Work instruction:
List every line in the listing below that contains the string "company", treating uppercase and lowercase as distinct.

(Transcribed page contents)

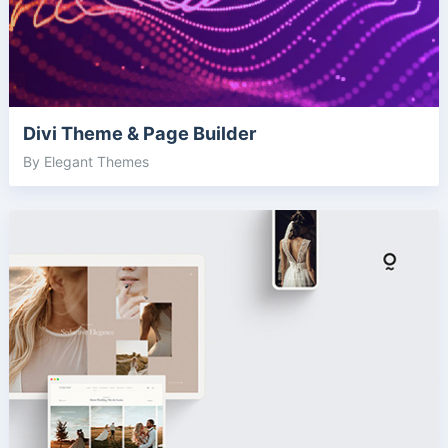
Divi Theme & Page Builder
By Elegant Themes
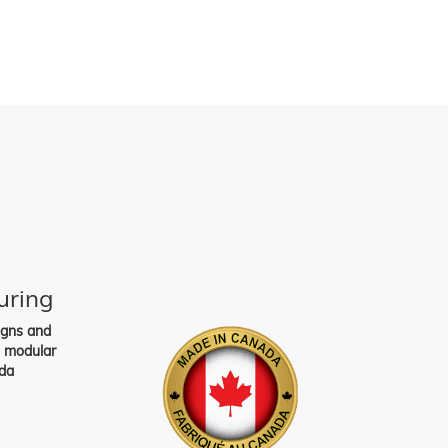
uring
igns and
s modular
da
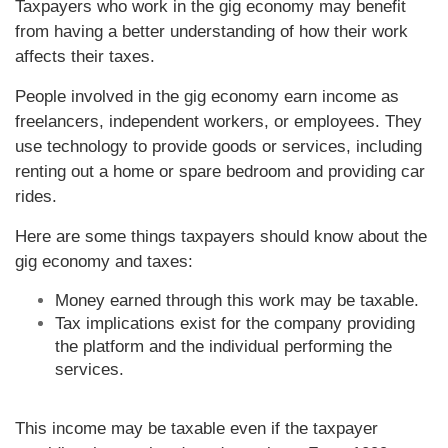
Taxpayers who work in the gig economy may benefit
from having a better understanding of how their work
affects their taxes.
People involved in the gig economy earn income as
freelancers, independent workers, or employees. They
use technology to provide goods or services, including
renting out a home or spare bedroom and providing car
rides.
Here are some things taxpayers should know about the
gig economy and taxes:
Money earned through this work may be taxable.
Tax implications exist for the company providing
the platform and the individual performing the
services.
This income may be taxable even if the taxpayer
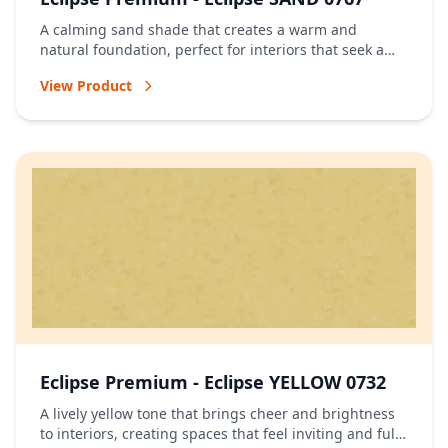
A calming sand shade that creates a warm and
natural foundation, perfect for interiors that seek a
relaxed and timeless atmosphere.
View Product
Eclipse Premium - Eclipse YELLOW 0732
A lively yellow tone that brings cheer and brightness
to interiors, creating spaces that feel inviting and full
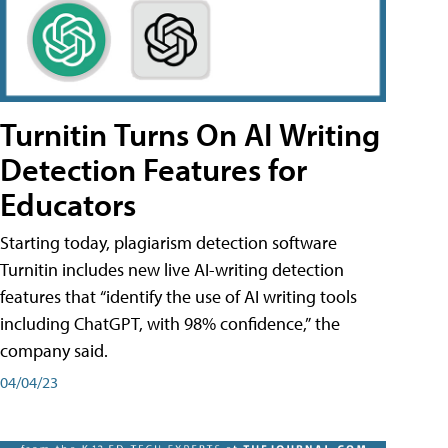
Turnitin Turns On AI Writing
Detection Features for
Educators
Starting today, plagiarism detection software
Turnitin includes new live AI-writing detection
features that “identify the use of AI writing tools
including ChatGPT, with 98% confidence,” the
company said.
04/04/23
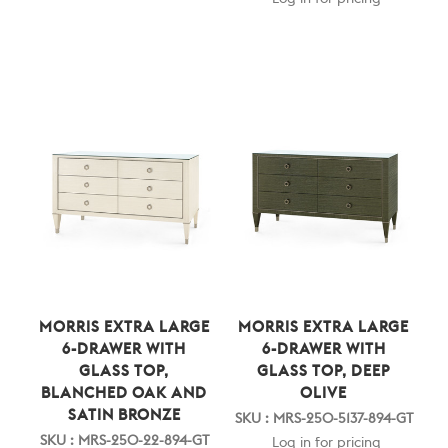
MORRIS EXTRA LARGE
MORRIS EXTRA LARGE
6-DRAWER WITH
6-DRAWER WITH
GLASS TOP,
GLASS TOP, DEEP
BLANCHED OAK AND
OLIVE
SATIN BRONZE
SKU : MRS-250-5137-894-GT
SKU : MRS-250-22-894-GT
Log in for pricing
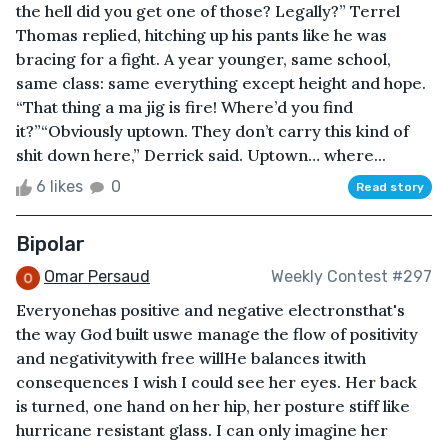
the hell did you get one of those? Legally?” Terrel
Thomas replied, hitching up his pants like he was
bracing for a fight. A year younger, same school,
same class: same everything except height and hope.
“That thing a ma jig is fire! Where’d you find
it?”“Obviously uptown. They don’t carry this kind of
shit down here,” Derrick said. Uptown… where...
6 likes
0
Read story
Bipolar
Omar Persaud
Weekly Contest #297
Everyonehas positive and negative electronsthat's
the way God built uswe manage the flow of positivity
and negativitywith free willHe balances itwith
consequences I wish I could see her eyes. Her back
is turned, one hand on her hip, her posture stiff like
hurricane resistant glass. I can only imagine her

Answer section:
Tax implications exist for the company providing
company said.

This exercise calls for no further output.